▼

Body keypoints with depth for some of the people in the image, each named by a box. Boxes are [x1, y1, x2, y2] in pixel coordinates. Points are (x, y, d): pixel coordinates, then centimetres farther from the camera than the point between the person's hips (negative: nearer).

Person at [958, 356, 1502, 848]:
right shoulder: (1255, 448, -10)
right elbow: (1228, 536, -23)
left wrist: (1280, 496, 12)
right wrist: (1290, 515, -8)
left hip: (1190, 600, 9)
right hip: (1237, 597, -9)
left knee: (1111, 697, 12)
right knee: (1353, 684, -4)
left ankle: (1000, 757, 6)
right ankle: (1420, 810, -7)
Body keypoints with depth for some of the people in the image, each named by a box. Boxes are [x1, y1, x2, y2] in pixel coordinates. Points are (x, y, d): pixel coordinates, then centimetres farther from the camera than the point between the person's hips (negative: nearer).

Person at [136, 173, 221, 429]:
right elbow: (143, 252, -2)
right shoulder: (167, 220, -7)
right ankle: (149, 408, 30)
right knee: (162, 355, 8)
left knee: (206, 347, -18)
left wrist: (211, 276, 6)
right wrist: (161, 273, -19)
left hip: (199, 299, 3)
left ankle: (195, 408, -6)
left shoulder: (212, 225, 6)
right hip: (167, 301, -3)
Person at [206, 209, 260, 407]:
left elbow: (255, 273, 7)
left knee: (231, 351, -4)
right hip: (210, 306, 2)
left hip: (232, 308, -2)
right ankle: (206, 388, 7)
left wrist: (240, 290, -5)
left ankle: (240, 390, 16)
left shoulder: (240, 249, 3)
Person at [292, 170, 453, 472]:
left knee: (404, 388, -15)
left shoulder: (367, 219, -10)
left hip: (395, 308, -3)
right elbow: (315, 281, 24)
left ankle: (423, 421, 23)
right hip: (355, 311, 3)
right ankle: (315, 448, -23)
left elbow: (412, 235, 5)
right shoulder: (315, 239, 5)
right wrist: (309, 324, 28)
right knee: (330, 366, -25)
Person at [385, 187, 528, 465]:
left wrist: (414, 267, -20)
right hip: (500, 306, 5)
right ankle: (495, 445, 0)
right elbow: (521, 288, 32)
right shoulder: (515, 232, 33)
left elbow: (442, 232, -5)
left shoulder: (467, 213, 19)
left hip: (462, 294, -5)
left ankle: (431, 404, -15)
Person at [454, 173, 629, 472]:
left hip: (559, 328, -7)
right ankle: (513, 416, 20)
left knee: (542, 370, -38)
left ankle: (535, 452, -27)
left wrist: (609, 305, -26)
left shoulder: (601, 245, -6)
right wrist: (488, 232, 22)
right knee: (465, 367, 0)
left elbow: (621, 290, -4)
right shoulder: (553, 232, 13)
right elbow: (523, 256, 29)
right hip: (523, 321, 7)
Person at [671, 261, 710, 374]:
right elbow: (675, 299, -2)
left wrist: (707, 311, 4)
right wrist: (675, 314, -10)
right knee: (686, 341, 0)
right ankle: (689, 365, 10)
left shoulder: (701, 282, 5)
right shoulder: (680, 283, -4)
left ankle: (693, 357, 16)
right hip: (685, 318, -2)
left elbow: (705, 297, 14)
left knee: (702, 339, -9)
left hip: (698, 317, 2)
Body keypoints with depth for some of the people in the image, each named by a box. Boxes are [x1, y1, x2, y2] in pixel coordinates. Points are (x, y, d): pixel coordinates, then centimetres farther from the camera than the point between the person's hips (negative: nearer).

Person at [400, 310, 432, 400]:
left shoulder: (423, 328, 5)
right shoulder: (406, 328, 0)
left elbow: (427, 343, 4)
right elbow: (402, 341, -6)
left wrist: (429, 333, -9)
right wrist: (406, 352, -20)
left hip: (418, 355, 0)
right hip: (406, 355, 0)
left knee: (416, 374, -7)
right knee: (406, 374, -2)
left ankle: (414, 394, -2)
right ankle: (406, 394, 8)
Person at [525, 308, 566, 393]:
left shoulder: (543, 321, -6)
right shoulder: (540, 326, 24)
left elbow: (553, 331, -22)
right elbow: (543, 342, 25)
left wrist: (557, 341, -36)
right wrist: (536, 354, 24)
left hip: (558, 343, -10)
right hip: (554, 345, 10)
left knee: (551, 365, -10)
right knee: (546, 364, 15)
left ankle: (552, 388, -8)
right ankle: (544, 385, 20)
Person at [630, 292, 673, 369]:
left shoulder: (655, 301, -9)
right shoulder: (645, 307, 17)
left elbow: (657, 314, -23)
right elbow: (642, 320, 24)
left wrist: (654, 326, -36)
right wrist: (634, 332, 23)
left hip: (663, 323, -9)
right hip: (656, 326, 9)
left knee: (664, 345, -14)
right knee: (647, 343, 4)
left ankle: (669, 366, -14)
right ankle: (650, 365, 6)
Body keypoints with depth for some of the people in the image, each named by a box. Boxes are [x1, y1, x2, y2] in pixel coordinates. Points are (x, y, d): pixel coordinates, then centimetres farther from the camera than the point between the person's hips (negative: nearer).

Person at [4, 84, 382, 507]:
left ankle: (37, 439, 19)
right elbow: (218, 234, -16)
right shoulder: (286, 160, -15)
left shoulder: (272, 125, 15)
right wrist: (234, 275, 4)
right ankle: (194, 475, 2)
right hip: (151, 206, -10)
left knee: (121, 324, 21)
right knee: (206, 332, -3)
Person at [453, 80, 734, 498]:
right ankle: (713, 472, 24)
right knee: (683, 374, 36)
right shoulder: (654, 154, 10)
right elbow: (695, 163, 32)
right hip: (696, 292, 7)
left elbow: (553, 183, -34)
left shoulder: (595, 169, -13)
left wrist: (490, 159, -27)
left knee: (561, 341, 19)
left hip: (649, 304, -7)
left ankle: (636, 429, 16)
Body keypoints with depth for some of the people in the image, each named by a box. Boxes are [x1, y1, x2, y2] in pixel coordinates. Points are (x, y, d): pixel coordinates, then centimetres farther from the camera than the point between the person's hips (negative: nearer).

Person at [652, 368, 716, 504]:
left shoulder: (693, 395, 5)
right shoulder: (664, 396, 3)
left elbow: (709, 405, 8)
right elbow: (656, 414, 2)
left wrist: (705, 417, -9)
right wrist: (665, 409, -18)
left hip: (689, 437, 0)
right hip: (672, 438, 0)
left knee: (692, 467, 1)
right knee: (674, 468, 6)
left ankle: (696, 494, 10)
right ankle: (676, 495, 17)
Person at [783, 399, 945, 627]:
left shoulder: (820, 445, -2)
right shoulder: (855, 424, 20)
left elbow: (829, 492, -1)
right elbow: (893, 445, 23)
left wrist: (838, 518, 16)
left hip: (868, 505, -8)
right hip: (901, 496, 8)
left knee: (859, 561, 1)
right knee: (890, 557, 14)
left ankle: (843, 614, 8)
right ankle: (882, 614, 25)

▲

Output only an exact transcription of the lines above from the one with "right hip: (685, 318, -2)" up to and including the one with "left elbow: (553, 331, -22)".

### SOLUTION
right hip: (685, 318, -2)
left elbow: (705, 297, 14)
left knee: (702, 339, -9)
left hip: (698, 317, 2)
Body keypoints with depth for some of the people in the image, each named by a box. Boxes are [x1, y1, x2, y2] in pixel coordinates. Points are (x, y, d): pixel coordinates, then centimetres farther from the camera than the point between the person's hips (negative: nearer).

Person at [400, 310, 432, 400]:
left shoulder: (423, 328, 5)
right shoulder: (406, 328, 0)
left elbow: (427, 343, 4)
right elbow: (402, 341, -6)
left wrist: (429, 333, -9)
right wrist: (406, 352, -20)
left hip: (418, 355, 0)
right hip: (406, 355, 0)
left knee: (416, 374, -7)
right knee: (406, 374, -2)
left ankle: (414, 394, -2)
right ankle: (406, 394, 8)
Person at [525, 308, 566, 393]:
left shoulder: (543, 321, -6)
right shoulder: (540, 326, 24)
left elbow: (553, 331, -22)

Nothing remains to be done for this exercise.